--- START GIVEN RECORDS ---
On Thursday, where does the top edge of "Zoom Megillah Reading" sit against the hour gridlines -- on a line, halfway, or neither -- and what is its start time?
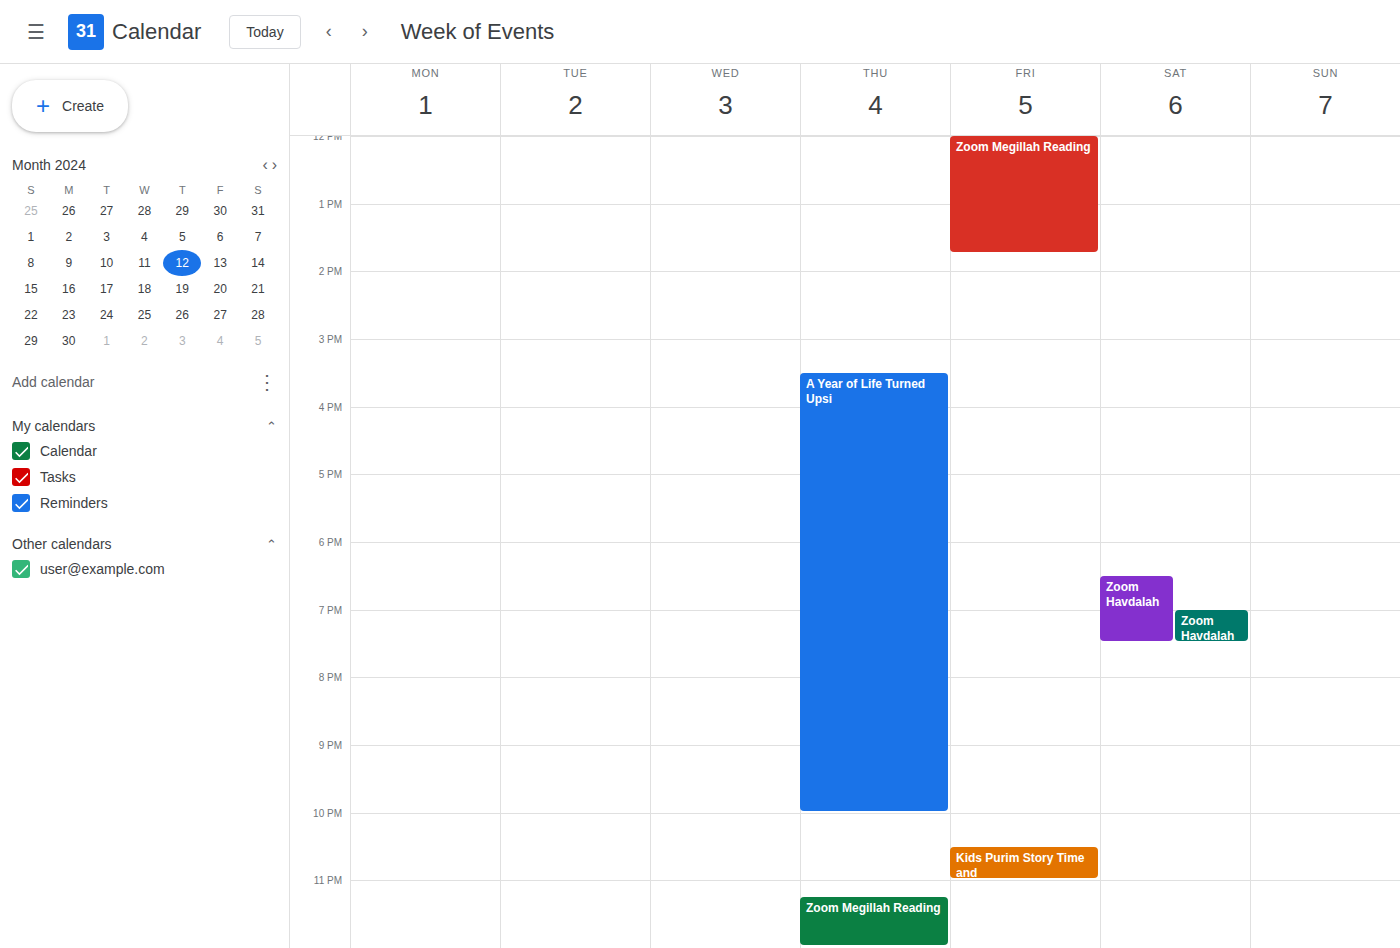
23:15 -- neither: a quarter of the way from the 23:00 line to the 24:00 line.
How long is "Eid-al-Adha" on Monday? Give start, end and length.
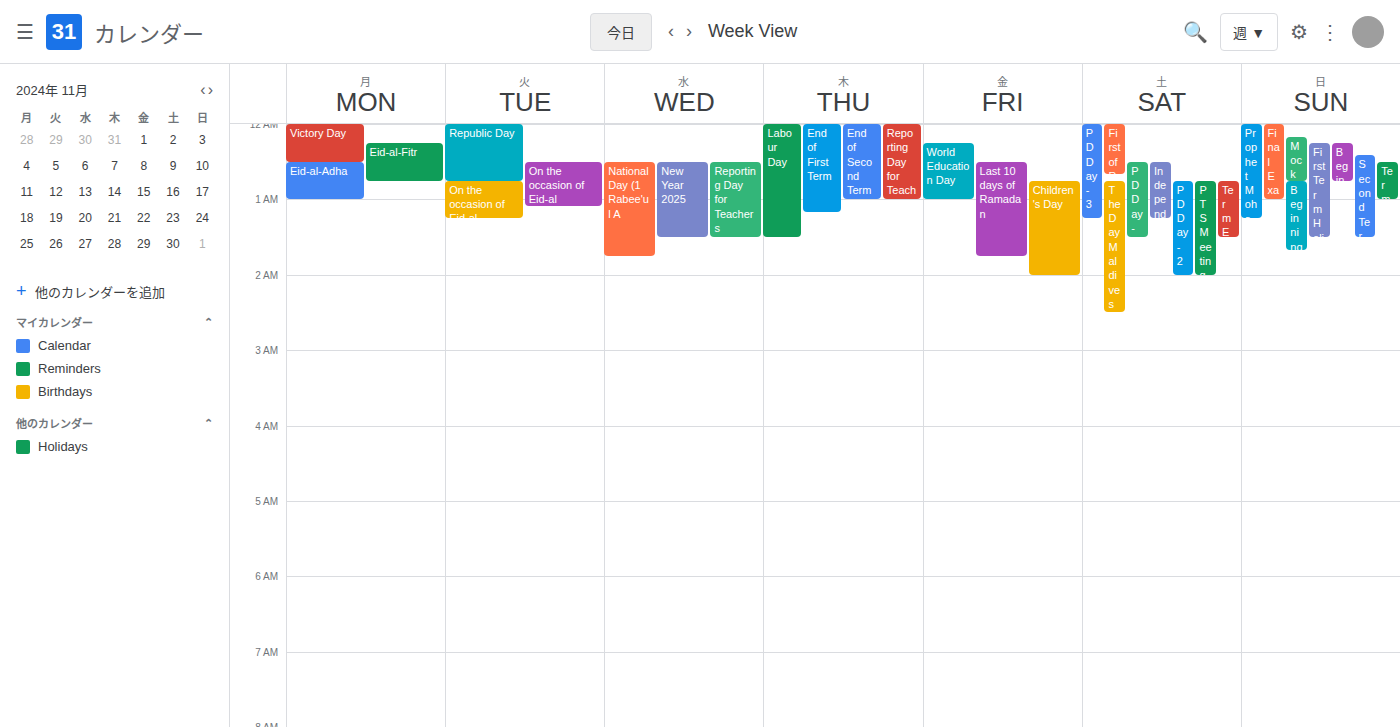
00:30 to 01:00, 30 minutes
--- END GIVEN RECORDS ---
--- START GIVEN RECORDS ---
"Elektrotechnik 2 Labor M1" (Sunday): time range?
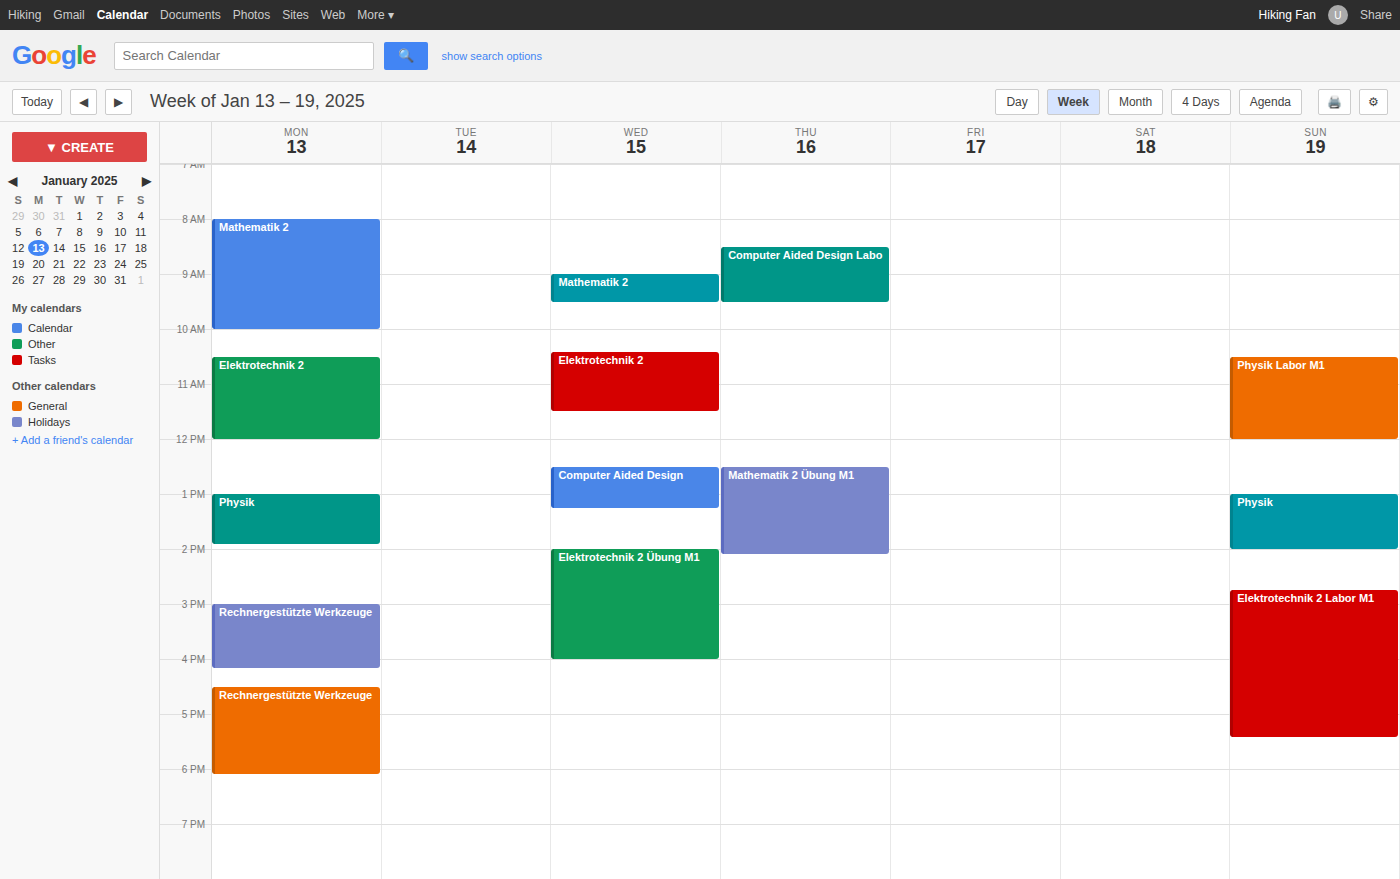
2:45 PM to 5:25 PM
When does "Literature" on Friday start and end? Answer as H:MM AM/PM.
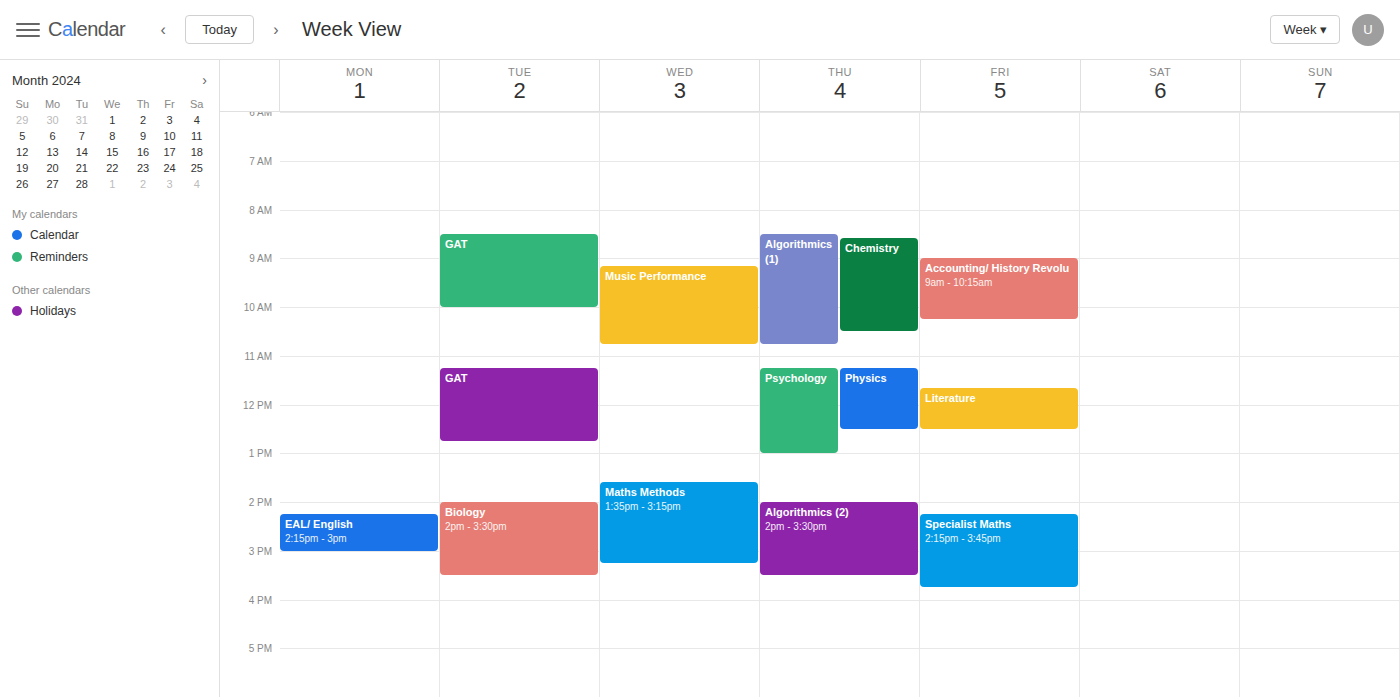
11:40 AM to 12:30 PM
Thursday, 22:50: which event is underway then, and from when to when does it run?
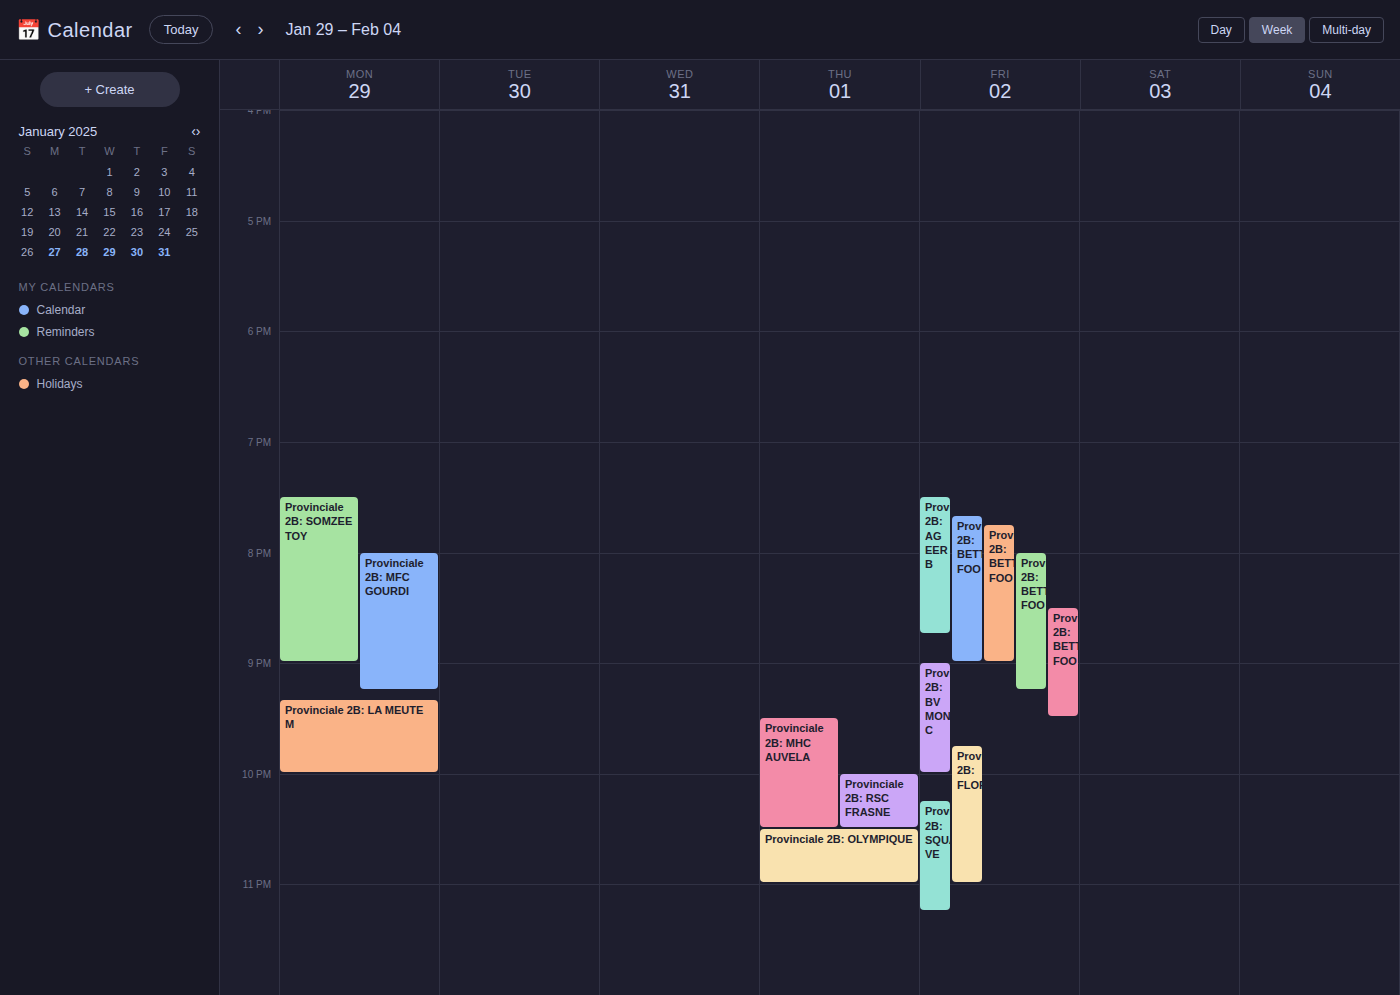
--- END GIVEN RECORDS ---
--- START GIVEN RECORDS ---
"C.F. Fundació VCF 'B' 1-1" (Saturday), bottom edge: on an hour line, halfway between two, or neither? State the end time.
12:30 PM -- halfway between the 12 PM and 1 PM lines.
--- END GIVEN RECORDS ---
PROBLEM DETAILS: Retype everything from the line containing "as H:MM AM/PM." down to the line containing "Thursday, 22:50: which", including both of those lines, and leave the pictures out.

THE SOLUTION:
When does "Literature" on Friday start and end? Answer as H:MM AM/PM.
11:40 AM to 12:30 PM
Thursday, 22:50: which event is underway then, and from when to when does it run?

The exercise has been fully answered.